══ RAW DATA ══

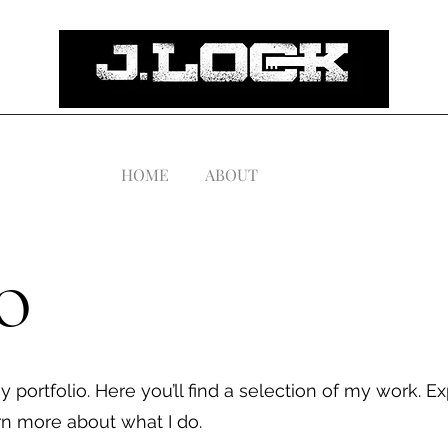
HOME
ABOUT
o
portfolio. Here you’ll find a selection of my work. E
arn more about what I do.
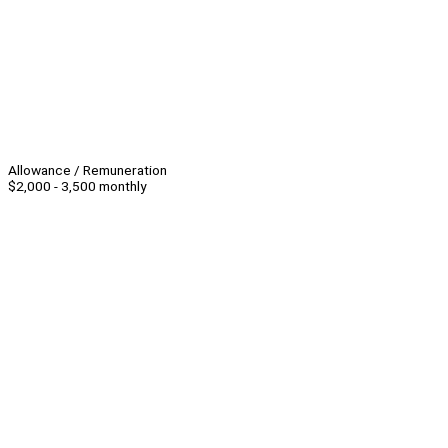
Allowance / Remuneration
$2,000 - 3,500 monthly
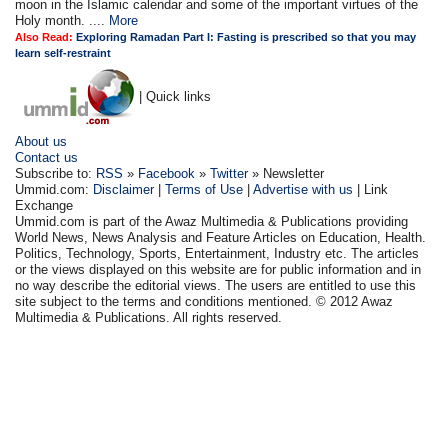
moon in the Islamic calendar and some of the important virtues of the
Holy month. ....
More
Also Read:
Exploring Ramadan Part I: Fasting is prescribed so that you may
learn self-restraint
| Quick links
About us
Contact us
Subscribe to:
RSS
»
Facebook
»
Twitter
» Newsletter
Ummid.com:
Disclaimer
|
Terms of Use
|
Advertise with us
| Link
Exchange
Ummid.com is part of the Awaz Multimedia & Publications providing
World News, News Analysis and Feature Articles on Education, Health.
Politics, Technology, Sports, Entertainment, Industry etc. The articles
or the views displayed on this website are for public information and in
no way describe the editorial views. The users are entitled to use this
site subject to the terms and conditions mentioned. © 2012 Awaz
Multimedia & Publications. All rights reserved.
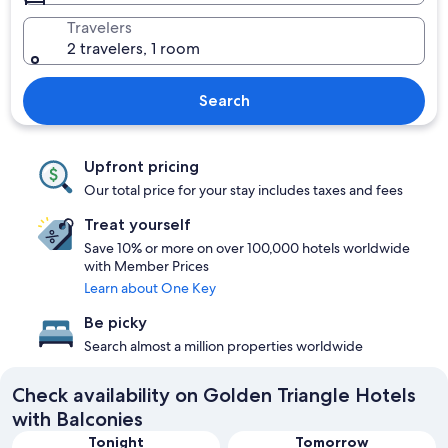
Travelers
2 travelers, 1 room
Search
Upfront pricing
Our total price for your stay includes taxes and fees
Treat yourself
Save 10% or more on over 100,000 hotels worldwide
with Member Prices
Learn about One Key
Be picky
Search almost a million properties worldwide
Check availability on Golden Triangle Hotels
with Balconies
Tonight
Tomorrow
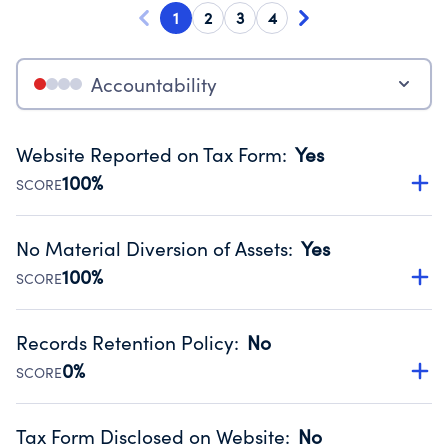
1
2
3
4
Accountability
Website Reported on Tax Form
:
Yes
100%
SCORE
Disclosing the charity’s website promotes transparency
and provides access to the public.
No Material Diversion of Assets
:
Yes
Source:
Public data from IRS Form 990. Fiscal Year 2025.
100%
SCORE
Organizations report 'Yes' to confirm that no material
diversion of assets, the unauthorized redirection of funds,
Records Retention Policy
:
No
occurred during their fiscal year.
0%
SCORE
Source:
Public data from IRS Form 990. Fiscal Year 2025.
Has a policy establishing guidelines for the handling,
backing up, archiving and destruction of documents.
Tax Form Disclosed on Website
:
No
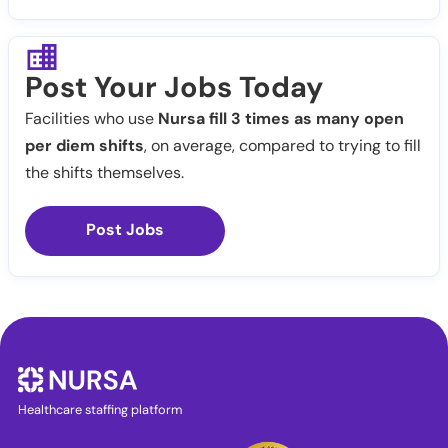
Post Your Jobs Today
Facilities who use
Nursa fill 3 times as many open
per diem shifts
, on average, compared to trying to fill
the shifts themselves.
Post Jobs
Healthcare staffing platform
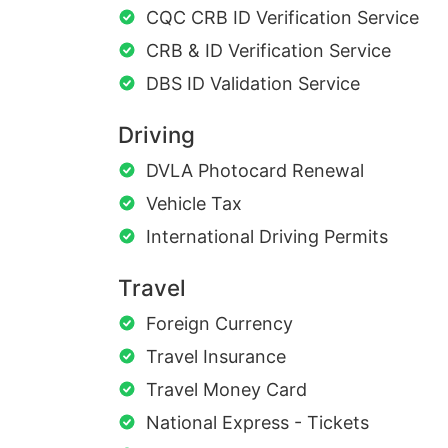
CQC CRB ID Verification Service
CRB & ID Verification Service
DBS ID Validation Service
Driving
DVLA Photocard Renewal
Vehicle Tax
International Driving Permits
Travel
Foreign Currency
Travel Insurance
Travel Money Card
National Express - Tickets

═══

TO DO. Reproduce verbatim every line from the start of the records through the line containing "Multimedia & Publications.", inclusive of both ends, and omit the pictures from your answer.

WRITTEN SOLUTION.
HOME
ABOUT
o
portfolio. Here you’ll find a selection of my work. E
arn more about what I do.
Allowance / Remuneration
$2,000 - 3,500 monthly
moon in the Islamic calendar and some of the important virtues of the
Holy month. ....
More
Also Read:
Exploring Ramadan Part I: Fasting is prescribed so that you may
learn self-restraint
| Quick links
About us
Contact us
Subscribe to:
RSS
»
Facebook
»
Twitter
» Newsletter
Ummid.com:
Disclaimer
|
Terms of Use
|
Advertise with us
| Link
Exchange
Ummid.com is part of the Awaz Multimedia & Publications providing
World News, News Analysis and Feature Articles on Education, Health.
Politics, Technology, Sports, Entertainment, Industry etc. The articles
or the views displayed on this website are for public information and in
no way describe the editorial views. The users are entitled to use this
site subject to the terms and conditions mentioned. © 2012 Awaz
Multimedia & Publications. All rights reserved.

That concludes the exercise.